Transitions, Paper Towns and the Meaning of Life

Blog posts, eh? Those are always nice, I suppose. I should probably write some more of those.

My life is, as it seems to always be, in a state of transition. There are many projects on the horizon: Internet Prom this Saturday, JulNoWriMo (more on that later) and secret series #MB, to name a few. In addition, everything I am personally involved in right now- volunteering at my old high school to get hours for the College of Ed; going through the application and interview process for jobs; even trying to become a YouTube Partner (here's the obligatory plug) is just another step toward the future.

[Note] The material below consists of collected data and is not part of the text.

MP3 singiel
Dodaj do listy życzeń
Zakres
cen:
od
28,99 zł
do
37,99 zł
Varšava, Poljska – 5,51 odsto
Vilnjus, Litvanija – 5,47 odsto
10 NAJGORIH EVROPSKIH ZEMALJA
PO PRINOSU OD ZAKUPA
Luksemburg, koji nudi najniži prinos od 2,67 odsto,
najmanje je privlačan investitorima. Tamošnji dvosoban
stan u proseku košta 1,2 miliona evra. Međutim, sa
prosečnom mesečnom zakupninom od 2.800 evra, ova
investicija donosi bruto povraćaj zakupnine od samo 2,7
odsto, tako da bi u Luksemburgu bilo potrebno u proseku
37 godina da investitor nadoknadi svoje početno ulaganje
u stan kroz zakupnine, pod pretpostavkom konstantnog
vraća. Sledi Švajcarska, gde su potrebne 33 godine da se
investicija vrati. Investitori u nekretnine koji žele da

It's like the excellent John Green novel, Paper Towns. If you haven't read it, I won't spoil it, but it's an excellent book and I highly recommend it for anyone. There's a link to get it at the bottom of the post but whatever you do makes no difference to me and I digress. One of the themes of the book is that everything is just preparation for the future. Even when no ideal end is in sight, no point where we think we've the perfect life, we live to survive so that, in the end, we can say our lives had any meaning in the first place.

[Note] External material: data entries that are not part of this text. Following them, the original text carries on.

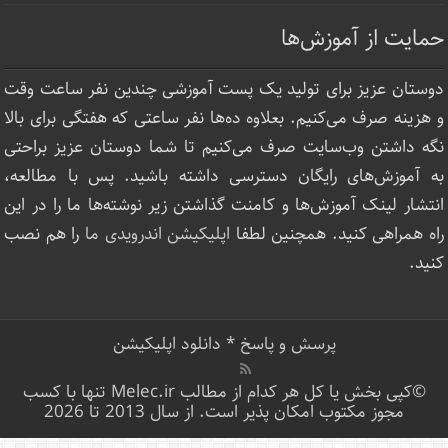
حمایت از آموزش‌ها
دوستان عزیز برای تولید یک پست آموزشی چندین نفر ساعت‌ وقت
و هزینه صرف می‌کنیم. بعلاوه ده‌ها نفر ساعتی که هفتگی برای بالا
نگه داشتن وب‌سایت صرف ‌می‌کنیم تا شما دوستان عزیز براحتی
به آموزش‌های رایگان دسترسی داشته باشید. پس با مطالعه،
انتشار لینک‌ آموزش‌ها و کامنت گذاشتن زیر نوشته‌‌ها ما را در این
راه همراهی کنید. همچنین لطفا
اپلیکیشن اندرویدی ما
را هم نصب
کنید.
پرسش و پاسخ
*
دانلود اپلیکیشن
©کپی بخش یا کل هر کدام از مطالب Melec.ir تنها با کسب
مجوز مکتوب امکان پذیر است. از سال 2013 تا 2026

It makes me think about what I said in this video. Life doesn't really have a singular purpose. That's why the question of the meaning of life often has vague answers like "other people" or "love" or some appeal to theology. Looking at the grand perspective, the majority of our lives will be about "nothing" in the figurative sense. I'm not trying to preach nihilism here. Just because life doesn't have a specific point does not mean life is pointless, worthless or otherwise not worth living. It's just that, like a lot of things, life is not simple enough to be summed up in easy terms.

To kind of try and bring the whole post into a tidy summary, I'd like to use that overused Lennon quote-"Life is what happens when you are busy making other plans." So these transitional periods are much more real than some imagined future. After all, as is said in another John Green book, to imagine the future is a type of nostalgia. It's not life. You're not waiting to "get a life" because you've already got one and this is it.

I'm not sure what my point is. Maybe it's that preparation is essentially no different than execution. Maybe I just wanted to get all existential today. Either way, I hope it made some sense.